Suggestion: yeah, LLMs get dumber as their working memory fills up (just like me). If your session reaches 200k+ tokens, it's usually a sign you could have planned the feature better or split it up. It might be worth restarting with more clarification.

▲

SyneRyder 5 hours ago | parent [-]

>Problem 3: "you'll hit the 200k token limit..." ... Suggestion: use 1 million context window LLMs.

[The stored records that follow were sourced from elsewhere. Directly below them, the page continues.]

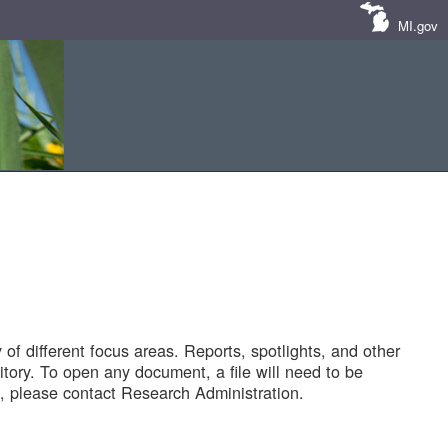
MI.gov
of different focus areas. Reports, spotlights, and other
tory. To open any document, a file will need to be
 please contact Research Administration.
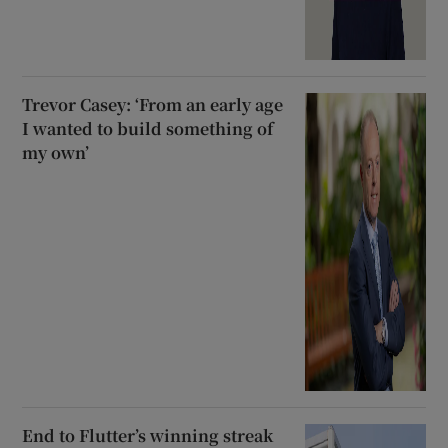
Trevor Casey: ‘From an early age
I wanted to build something of
my own’
End to Flutter’s winning streak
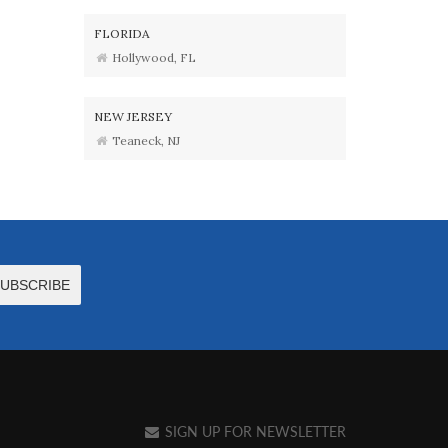
FLORIDA
Hollywood, FL
NEW JERSEY
Teaneck, NJ
SIGN UP FOR NEWSLETTER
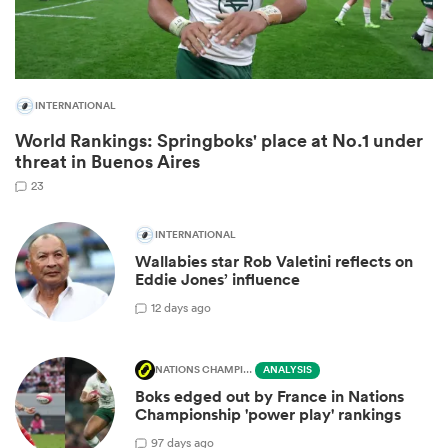
INTERNATIONAL
World Rankings: Springboks' place at No.1 under
threat in Buenos Aires
23
INTERNATIONAL
Wallabies star Rob Valetini reflects on
ould
Eddie Jones’ influence
 NPC
1
2 days ago
NATIONS CHAMPIONSHIP
ANALYSIS
Boks edged out by France in Nations
Championship 'power play' rankings
9
7 days ago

Yes, if the model someone is using only has 200k token limit, that would immediately suggest to me that it really isn't a sophisticated enough model.

Most of my coding sessions end up being about 350k tokens long when I finish, it wouldn't even fit in a 200k context. And that isn't counting the cache-reads by subagents, etc.

It's worth spending some time with the best Opus / GPT model, to at least get a sense of what the frontier is like.

▲

jeffyaw 5 hours ago | parent [-]

minimax m3 has a 1M token context window so not sure how op is hitting this 200k. maybe the plan they're on? or some setting in some layer of whatever their dev tooling is using.

	▲	bel8 3 hours ago \| parent [-]
		Yeah it's probably some free or entry level LLM service. Even DeepSeek v4 Flash has 1million context size.